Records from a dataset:
============================================================

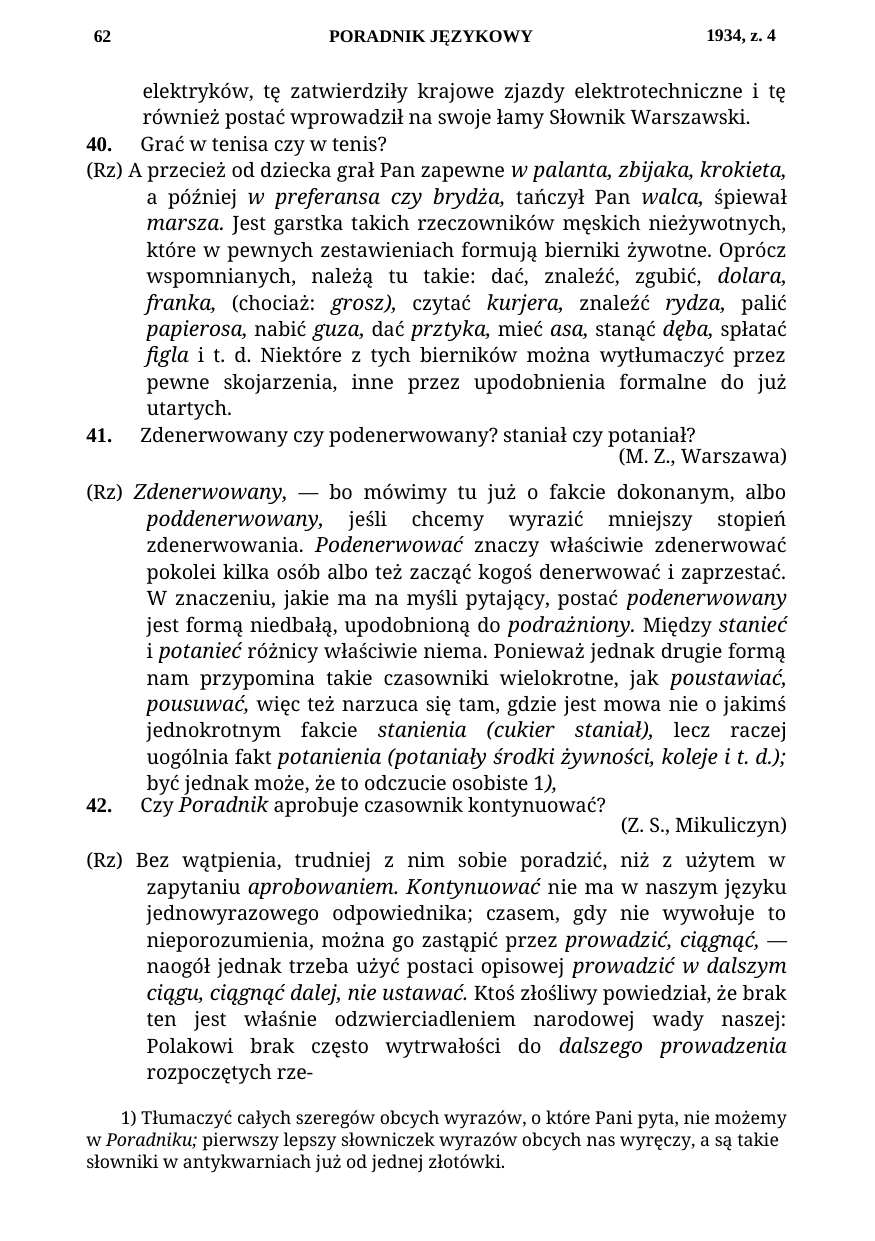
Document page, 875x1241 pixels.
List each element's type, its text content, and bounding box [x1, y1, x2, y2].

text (Rz) Bez wątpienia, trudniej z nim sobie poradzić, niż z użytem w zapytaniu aprobowaniem. Kontynuować nie ma w naszym języku jednowyrazowego odpowiednika; czasem, gdy nie wywołuje to nieporozumienia, można go zastąpić przez prowadzić, ciągnąć, — naogół jednak trzeba użyć postaci opisowej prowadzić w dalszym ciągu, ciągnąć dalej, nie ustawać. Ktoś złośliwy powiedział, że brak ten jest właśnie odzwierciadleniem narodowej wady naszej: Polakowi brak często wytrwałości do dalszego prowadzenia rozpoczętych rze- [86, 847, 787, 1085]
list Zdenerwowany czy podenerwowany? staniał czy potaniał? [86, 421, 787, 448]
text 62 [93, 28, 111, 46]
text słowniki w antykwarniach już od jednej złotówki. [86, 1151, 787, 1173]
list Czy Poradnik aprobuje czasownik kontynuować? [86, 796, 787, 817]
text (Rz) A przecież od dziecka grał Pan zapewne w palanta, zbijaka, krokieta, a później w preferansa czy brydża, tańczył Pan walca, śpiewał marsza. Jest garstka takich rzeczowników męskich nieżywotnych, które w pewnych zestawieniach formują bierniki żywotne. Oprócz wspomnianych, należą tu takie: dać, znaleźć, zgubić, dolara, franka, (chociaż: grosz), czytać kurjera, znaleźć rydza, palić papierosa, nabić guza, dać prztyka, mieć asa, stanąć dęba, spłatać figla i t. d. Niektóre z tych bierników można wytłumaczyć przez pewne skojarzenia, inne przez upodobnienia formalne do już utartych. [86, 157, 787, 421]
text w Poradniku; pierwszy lepszy słowniczek wyrazów obcych nas wyręczy, a są takie [86, 1129, 787, 1151]
text 1) Tłumaczyć całych szeregów obcych wyrazów, o które Pani pyta, nie możemy [86, 1107, 787, 1129]
text 1934, z. 4 [706, 28, 776, 45]
list Grać w tenisa czy w tenis? [86, 130, 787, 157]
text (Z. S., Mikuliczyn) [86, 817, 787, 837]
text elektryków, tę zatwierdziły krajowe zjazdy elektrotechniczne i tę również postać wprowadził na swoje łamy Słownik Warszawski. [142, 77, 787, 130]
text (M. Z., Warszawa) [86, 448, 787, 467]
text PORADNIK JĘZYKOWY [329, 28, 533, 46]
text (Rz) Zdenerwowany, — bo mówimy tu już o fakcie dokonanym, albo poddenerwowany, jeśli chcemy wyrazić mniejszy stopień zdenerwowania. Podenerwować znaczy właściwie zdenerwować pokolei kilka osób albo też zacząć kogoś denerwować i zaprzestać. W znaczeniu, jakie ma na myśli pytający, postać podenerwowany jest formą niedbałą, upodobnioną do podrażniony. Między stanieć i potanieć różnicy właściwie niema. Ponieważ jednak drugie formą nam przypomina takie czasowniki wielokrotne, jak poustawiać, pousuwać, więc też narzuca się tam, gdzie jest mowa nie o jakimś jednokrotnym fakcie stanienia (cukier staniał), lecz raczej uogólnia fakt potanienia (potaniały środki żywności, koleje i t. d.); być jednak może, że to odczucie osobiste 1), [86, 478, 787, 796]
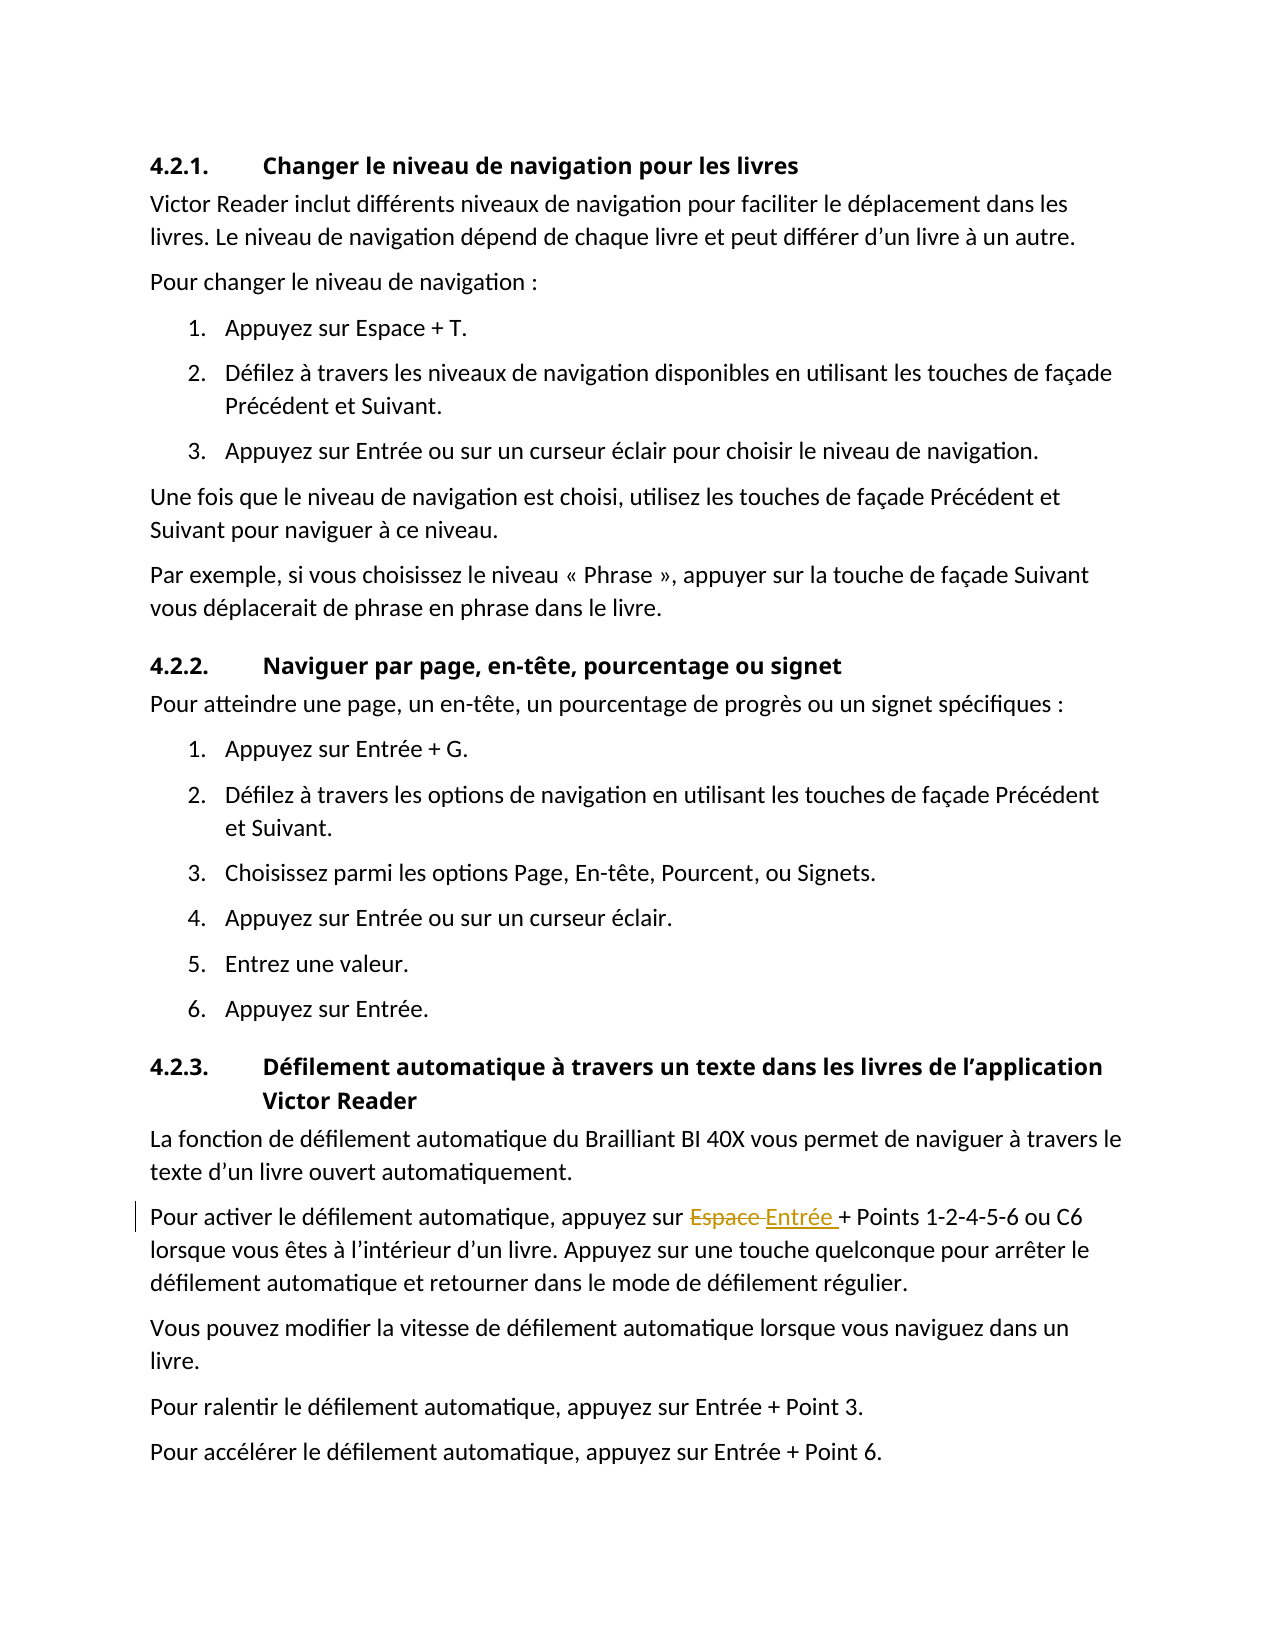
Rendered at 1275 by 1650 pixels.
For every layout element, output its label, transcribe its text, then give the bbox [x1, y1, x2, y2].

============================================================

From the first line to the last, repeat the records exactly and skip the pictures.

# Solved problem:
Document page, 875x1241 pixels.
List each element's type, its text content, and bounding box [x1, y1, x2, y2].

text (Rz) Bez wątpienia, trudniej z nim sobie poradzić, niż z użytem w zapytaniu aprobowaniem. Kontynuować nie ma w naszym języku jednowyrazowego odpowiednika; czasem, gdy nie wywołuje to nieporozumienia, można go zastąpić przez prowadzić, ciągnąć, — naogół jednak trzeba użyć postaci opisowej prowadzić w dalszym ciągu, ciągnąć dalej, nie ustawać. Ktoś złośliwy powiedział, że brak ten jest właśnie odzwierciadleniem narodowej wady naszej: Polakowi brak często wytrwałości do dalszego prowadzenia rozpoczętych rze- [86, 847, 787, 1085]
list Zdenerwowany czy podenerwowany? staniał czy potaniał? [86, 421, 787, 448]
text 62 [93, 28, 111, 46]
text słowniki w antykwarniach już od jednej złotówki. [86, 1151, 787, 1173]
list Czy Poradnik aprobuje czasownik kontynuować? [86, 796, 787, 817]
text (Rz) A przecież od dziecka grał Pan zapewne w palanta, zbijaka, krokieta, a później w preferansa czy brydża, tańczył Pan walca, śpiewał marsza. Jest garstka takich rzeczowników męskich nieżywotnych, które w pewnych zestawieniach formują bierniki żywotne. Oprócz wspomnianych, należą tu takie: dać, znaleźć, zgubić, dolara, franka, (chociaż: grosz), czytać kurjera, znaleźć rydza, palić papierosa, nabić guza, dać prztyka, mieć asa, stanąć dęba, spłatać figla i t. d. Niektóre z tych bierników można wytłumaczyć przez pewne skojarzenia, inne przez upodobnienia formalne do już utartych. [86, 157, 787, 421]
text w Poradniku; pierwszy lepszy słowniczek wyrazów obcych nas wyręczy, a są takie [86, 1129, 787, 1151]
text 1) Tłumaczyć całych szeregów obcych wyrazów, o które Pani pyta, nie możemy [86, 1107, 787, 1129]
text 1934, z. 4 [706, 28, 776, 45]
list Grać w tenisa czy w tenis? [86, 130, 787, 157]
text (Z. S., Mikuliczyn) [86, 817, 787, 837]
text elektryków, tę zatwierdziły krajowe zjazdy elektrotechniczne i tę również postać wprowadził na swoje łamy Słownik Warszawski. [142, 77, 787, 130]
text (M. Z., Warszawa) [86, 448, 787, 467]
text PORADNIK JĘZYKOWY [329, 28, 533, 46]
text (Rz) Zdenerwowany, — bo mówimy tu już o fakcie dokonanym, albo poddenerwowany, jeśli chcemy wyrazić mniejszy stopień zdenerwowania. Podenerwować znaczy właściwie zdenerwować pokolei kilka osób albo też zacząć kogoś denerwować i zaprzestać. W znaczeniu, jakie ma na myśli pytający, postać podenerwowany jest formą niedbałą, upodobnioną do podrażniony. Między stanieć i potanieć różnicy właściwie niema. Ponieważ jednak drugie formą nam przypomina takie czasowniki wielokrotne, jak poustawiać, pousuwać, więc też narzuca się tam, gdzie jest mowa nie o jakimś jednokrotnym fakcie stanienia (cukier staniał), lecz raczej uogólnia fakt potanienia (potaniały środki żywności, koleje i t. d.); być jednak może, że to odczucie osobiste 1), [86, 478, 787, 796]
Rendered at 1275 by 1650 pixels.
For every layout element, output its label, transcribe its text, then give the bbox [x1, y1, x2, y2].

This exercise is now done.